While most well-known for her collaboration with the rapper Macklemore on his song “Same Love,” a song that promotes marriage equality and LGBTQ rights, Lambert had previously gained prominence for both her music and spoken-word poetry, which often touches on emotionally charged subject matter. Lambert’s identity as an openly lesbian woman, in addition to her turbulent childhood, contribute to her status as a role model and source of inspiration for many young women.
Lambert’s performance at the Hub incorporated several of her original songs, as well as two spoken word pieces and a smattering of personal anecdotes intended to amuse the audience. The performance was prefaced with a warning of “real talk” and an invitation to any audience member who may have difficulty with the subject matter to speak with some of the trained advocates on sight.
The singer’s stage presence was personable and endearing, and often self-effacing in her humor, explaining how her grandma is decidedly unimpressed with her achievements and how she broke down in tears at the VMAs after a minor confrontation with someone who stole her seat.
Lambert’s performances ranged from blissful and in love, to distraught and introspective, to angry and powerful. She explores love and heartbreak, sexual assault and discomfort in one’s own skin. In “I Know Girls,” a spoken-word piece exploring the experience of being a woman, she lamented how “women like us don’t shoot, we swallow pills, still wanting to be beautiful at the morgue.”
“Our bodies deserve more than to be war-torn and collateral,” Lambert said. “Offering this fuckdom as a pathetic means to say ‘I only know how to exist when I’m wanted.’”
In between songs, Lambert explained that she hoped her performances would make audience members feel safe, comfortable and loved.
“I feel really naked up here, and I hope that you guys just feel very hugged and warm right now,” Lambert said.
Many of Lambert’s songs explored her sexuality, as one might expect upon hearing her chorus in “Same Love.” Before covering one love anthem, Lambert explained how the song spoke to her as a young woman becoming acquainted with her lesbian identity.

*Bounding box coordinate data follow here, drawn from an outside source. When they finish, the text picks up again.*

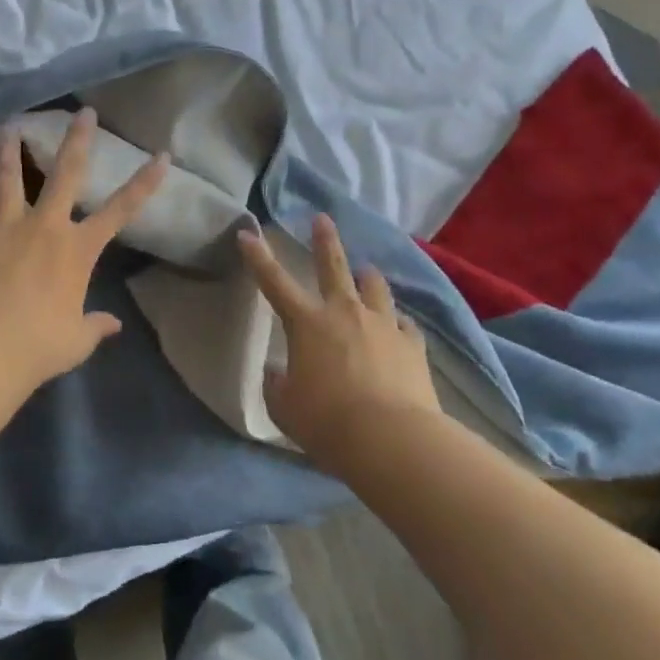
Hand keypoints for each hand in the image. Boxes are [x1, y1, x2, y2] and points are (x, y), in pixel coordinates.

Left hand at [0, 108, 168, 388]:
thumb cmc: (39, 345)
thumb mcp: (76, 340)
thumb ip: (96, 326)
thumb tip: (115, 324)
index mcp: (78, 250)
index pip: (121, 210)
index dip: (144, 182)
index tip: (161, 155)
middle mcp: (46, 226)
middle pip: (66, 173)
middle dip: (78, 139)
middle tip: (84, 112)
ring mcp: (6, 225)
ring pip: (10, 177)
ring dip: (11, 151)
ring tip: (10, 127)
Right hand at [238, 214, 440, 456]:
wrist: (391, 440)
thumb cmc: (327, 422)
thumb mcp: (286, 407)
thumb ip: (278, 385)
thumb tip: (277, 373)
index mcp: (307, 323)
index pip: (274, 282)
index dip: (258, 257)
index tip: (247, 233)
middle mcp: (345, 312)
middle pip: (333, 266)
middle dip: (324, 240)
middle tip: (322, 219)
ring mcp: (383, 325)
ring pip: (375, 287)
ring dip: (367, 278)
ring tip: (366, 272)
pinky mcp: (412, 344)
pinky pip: (403, 324)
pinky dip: (394, 322)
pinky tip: (396, 327)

“I heard this song on the radio, and I thought it was lesbian love anthem and I was really excited because I had just come out and thought everything was as gay as I was,” Lambert said, laughing. “But turns out it was just a love song written by a man with a tiny voice.”
Overall, the performance was touching, humorous and emotionally powerful. Lambert made audience members laugh and cry and opened her heart to a crowd that was nothing if not ready to soak it up.
This story is a Daily Nexus online exclusive.